Reconheça-se que o presidente tem capital político e o apoio de parte da Sociedade, o suficiente pra sonhar com a reeleição – único interesse real. É paradoxalmente carismático, exercendo um fascínio quase incompreensível sobre seus defensores. Mas entendamos que este senhor tinha o atributo certo, na hora certa. Assim como Lula inspirou a compaixão diante da injustiça social, Bolsonaro inspirou a raiva ante de um País sem rumo. No segundo turno de 2018, era preciso ser petista de carteirinha, ou eleitor do Boulos, pra não votar no homem; ou totalmente cerebral, um artifício factível a muitos, mas contrário às eleições, onde, pela alegria ou pela ira, a emoção prevalece.

Todavia, a situação agora é outra. As principais características do presidente não ajudam o País, nem a ele, embora não faltarão narrativas e defensores a seu favor. Intuição e agressividade são bons atributos no campo de batalha das lutas sangrentas pela vida. Ao contrário, em situações dramáticas de calamidade, em que pessoas morrem por falta de leito hospitalar – inclusive em Santa Catarina, coisa inimaginável! – razão, altruísmo e ajuda mútua são os atributos das lideranças. Na política, que é a guerra por outros meios, esses meios   são regra e, em situações de calamidade, uma obrigação humanitária que só um egoísta inconsequente descumpre.

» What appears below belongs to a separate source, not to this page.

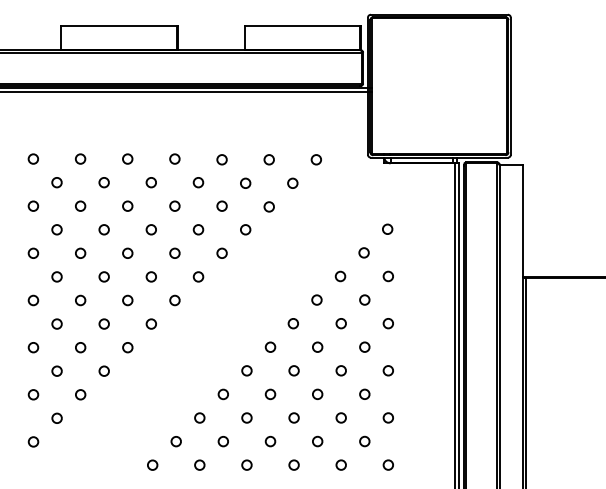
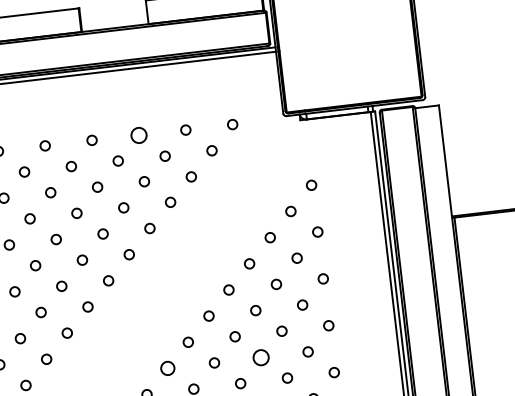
circle: (221, 159) -> (138, 135), size x1.6
circle: (317, 393) -> (261, 356), size x1.6
circle: (222, 394) -> (166, 368), size x1.4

Nas democracias, são a astúcia da razão e a capacidade de agregar que determinam o bom governo. Por necessidades reais como a que vivemos e as que virão, o século XXI necessitará de mais diálogo e cooperação. E é nesse ponto que o presidente e seus seguidores entortam o cano, desviando o País do fluxo civilizatório para o mofo do darwinismo social – com o perdão de Charles Darwin. O julgamento virá a todos. Embora tardia, a melhor demonstração vem de governadores e prefeitos. Cansados da desorientação do governo central que joga uns contra outros, decidiram dialogar e cooperar entre si para a compra da vacina. Se der certo, será uma lição de cooperação e confiança a salvar vidas e um ato emblemático de contemporaneidade ante o atraso mórbido.